§ **EXERCISE OBJECTIVE**
Reproduce the entire mailing-list excerpt below on guest_memfd faultability, matching it character for character.

§ **EXCERPT TO READ**
On 16.10.24 22:16, Peter Xu wrote:
> On Wed, Oct 16, 2024 at 10:45:43AM +0200, David Hildenbrand wrote:
>> On 16.10.24 01:42, Ackerley Tng wrote:
>>> Peter Xu <peterx@redhat.com> writes:
>>>
>>>> On Fri, Oct 11, 2024 at 11:32:11PM +0000, Ackerley Tng wrote:
>>>>> Peter Xu <peterx@redhat.com> writes:
>>>>>
>>>>>> On Tue, Sep 10, 2024 at 11:43:57PM +0000, Ackerley Tng wrote:
>>>>>>> The faultability xarray is stored on the inode since faultability is a
>>>>>>> property of the guest_memfd's memory contents.
>>>>>>>
>>>>>>> In this RFC, presence of an entry in the xarray indicates faultable,
>>>>>>> but this could be flipped so that presence indicates unfaultable. For
>>>>>>> flexibility, a special value "FAULT" is used instead of a simple
>>>>>>> boolean.
>>>>>>>
>>>>>>> However, at some stages of a VM's lifecycle there could be more
>>>>>>> private pages, and at other stages there could be more shared pages.
>>>>>>>
>>>>>>> This is likely to be replaced by a better data structure in a future
>>>>>>> revision to better support ranges.
>>>>>>>
>>>>>>> Also store struct kvm_gmem_hugetlb in struct kvm_gmem_hugetlb as a
>>>>>>> pointer. inode->i_mapping->i_private_data.
>>>>>>
>>>>>> Could you help explain the difference between faultability v.s. the
>>>>>> existing KVM_MEMORY_ATTRIBUTE_PRIVATE?  Not sure if I'm the only one who's
>>>>>> confused, otherwise might be good to enrich the commit message.
>>>>>
>>>>> Thank you for this question, I'll add this to the commit message to the
>>>>> next revision if Fuad's patch set [1] doesn't make it first.
>>>>>
>>>>> Reason (a): To elaborate on the explanation in [1],
>>>>> KVM_MEMORY_ATTRIBUTE_PRIVATE is whether userspace wants this page to be
>>>>> private or shared, and faultability is whether the page is allowed to be
>>>>> faulted in by userspace.

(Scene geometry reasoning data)
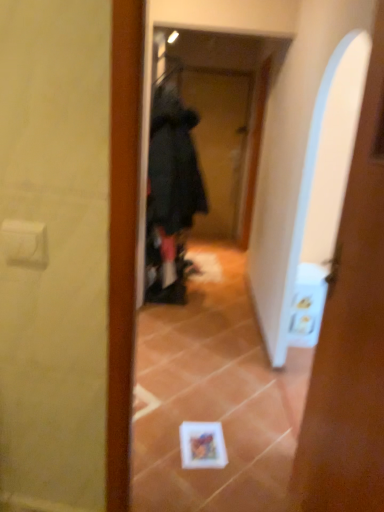
What do you see at coordinates (218, 143) in the screenshot? I see `black fabric screen door at center` at bounding box center [218, 143].

In order to click on black fuzzy bathrobe at center in this screenshot , I will do `click(173, 165)`.

Considering the relative sizes of white glossy door at center and black fuzzy bathrobe at center in the image provided, is white glossy door at center taller than black fuzzy bathrobe at center?

Correct, white glossy door at center is much taller as black fuzzy bathrobe at center.

In the scene shown: Can you tell me how much white glossy door at center and black fuzzy bathrobe at center differ in facing direction?

The angle between the facing direction of white glossy door at center and the facing direction of black fuzzy bathrobe at center is 86 degrees.

Considering the relative sizes of white glossy door at center and black fuzzy bathrobe at center in the image provided, is white glossy door at center bigger than black fuzzy bathrobe at center?

Actually, white glossy door at center might be smaller than black fuzzy bathrobe at center.

Which object is positioned more to the right, white glossy door at center or black fuzzy bathrobe at center?

white glossy door at center is more to the right.

Which object is further away from the camera, black fabric screen door at center or black fuzzy bathrobe at center?

black fabric screen door at center is behind.

Considering the relative sizes of black fabric screen door at center and black fuzzy bathrobe at center in the image provided, is black fabric screen door at center bigger than black fuzzy bathrobe at center?

No, black fabric screen door at center is not bigger than black fuzzy bathrobe at center.

Considering the points (220, 81) and (156, 109), which point is in front, point (220, 81) or point (156, 109)?

Point (156, 109)

Is black fabric screen door at center in front of or behind white glossy door at center in the image?

black fabric screen door at center is behind white glossy door at center.

Consider the image. Can you confirm if black fabric screen door at center is positioned to the left of white glossy door at center?

Yes, black fabric screen door at center is to the left of white glossy door at center.

How many degrees apart are the facing directions of black fabric screen door at center and white glossy door at center?

There is a 90.1-degree angle between the facing directions of black fabric screen door at center and white glossy door at center.

This screenshot has height=512, width=384. In the image, there is a white glossy door at center. What are the coordinates of `screen door above it (from the image's perspective)` in the screenshot? It's located at 218,143.

From a real-world perspective, is black fuzzy bathrobe at center located beneath white glossy door at center?

No, from a real-world perspective, black fuzzy bathrobe at center is not beneath white glossy door at center.

I want to click on bathrobe lying above the white glossy door at center (from the image's perspective), so click(173, 165).

From the picture: Considering the relative sizes of black fuzzy bathrobe at center and white glossy door at center in the image provided, is black fuzzy bathrobe at center wider than white glossy door at center?

Yes, black fuzzy bathrobe at center is wider than white glossy door at center.

This screenshot has height=512, width=384. Find the location of `screen door behind the black fuzzy bathrobe at center`. screen door behind the black fuzzy bathrobe at center is located at coordinates (218, 143).

Who is taller, black fuzzy bathrobe at center or black fabric screen door at center?

With more height is black fabric screen door at center.

Between black fuzzy bathrobe at center and black fabric screen door at center, which one appears on the left side from the viewer's perspective?

From the viewer's perspective, black fuzzy bathrobe at center appears more on the left side.

Is black fabric screen door at center a part of white glossy door at center?

No, black fabric screen door at center is located outside of white glossy door at center.

Is white glossy door at center touching black fabric screen door at center?

No, white glossy door at center is not with black fabric screen door at center.

From a real-world perspective, who is located lower, white glossy door at center or black fabric screen door at center?

From a 3D spatial view, white glossy door at center is below.

Identify the location of bathrobe above the white glossy door at center (from a real-world perspective). The image size is (384, 512). (173, 165).

Where is `bathrobe on the left side of black fabric screen door at center`? bathrobe on the left side of black fabric screen door at center is located at coordinates (173, 165).

Considering their positions, is black fuzzy bathrobe at center positioned further to white glossy door at center than black fabric screen door at center?

The object further to white glossy door at center is black fabric screen door at center.

From the image, which object appears to be nearer to black fuzzy bathrobe at center, white glossy door at center or black fabric screen door at center?

white glossy door at center.

Considering their positions, is black fuzzy bathrobe at center positioned closer to black fabric screen door at center than white glossy door at center?

black fuzzy bathrobe at center is closer to black fabric screen door at center.

Based on their spatial positions, is black fabric screen door at center or black fuzzy bathrobe at center closer to white glossy door at center?

black fuzzy bathrobe at center is closer to white glossy door at center.

Which object lies further to the anchor point black fuzzy bathrobe at center, black fabric screen door at center or white glossy door at center?

→ black fabric screen door at center.

Which object lies nearer to the anchor point black fabric screen door at center, white glossy door at center or black fuzzy bathrobe at center?

black fuzzy bathrobe at center is positioned closer to the anchor black fabric screen door at center.

The image size is (384, 512). What are the coordinates of `bathrobe located between white glossy door at center and black fabric screen door at center in the depth direction` in the screenshot? It's located at (173, 165).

§ **FINISHED EXERCISE**
On 16.10.24 22:16, Peter Xu wrote:
> On Wed, Oct 16, 2024 at 10:45:43AM +0200, David Hildenbrand wrote:
>> On 16.10.24 01:42, Ackerley Tng wrote:
>>> Peter Xu <peterx@redhat.com> writes:
>>>
>>>> On Fri, Oct 11, 2024 at 11:32:11PM +0000, Ackerley Tng wrote:
>>>>> Peter Xu <peterx@redhat.com> writes:
>>>>>
>>>>>> On Tue, Sep 10, 2024 at 11:43:57PM +0000, Ackerley Tng wrote:
>>>>>>> The faultability xarray is stored on the inode since faultability is a
>>>>>>> property of the guest_memfd's memory contents.
>>>>>>>
>>>>>>> In this RFC, presence of an entry in the xarray indicates faultable,
>>>>>>> but this could be flipped so that presence indicates unfaultable. For
>>>>>>> flexibility, a special value "FAULT" is used instead of a simple
>>>>>>> boolean.
>>>>>>>
>>>>>>> However, at some stages of a VM's lifecycle there could be more
>>>>>>> private pages, and at other stages there could be more shared pages.
>>>>>>>
>>>>>>> This is likely to be replaced by a better data structure in a future
>>>>>>> revision to better support ranges.
>>>>>>>
>>>>>>> Also store struct kvm_gmem_hugetlb in struct kvm_gmem_hugetlb as a
>>>>>>> pointer. inode->i_mapping->i_private_data.
>>>>>>
>>>>>> Could you help explain the difference between faultability v.s. the
>>>>>> existing KVM_MEMORY_ATTRIBUTE_PRIVATE?  Not sure if I'm the only one who's
>>>>>> confused, otherwise might be good to enrich the commit message.
>>>>>
>>>>> Thank you for this question, I'll add this to the commit message to the
>>>>> next revision if Fuad's patch set [1] doesn't make it first.
>>>>>
>>>>> Reason (a): To elaborate on the explanation in [1],
>>>>> KVM_MEMORY_ATTRIBUTE_PRIVATE is whether userspace wants this page to be
>>>>> private or shared, and faultability is whether the page is allowed to be
>>>>> faulted in by userspace.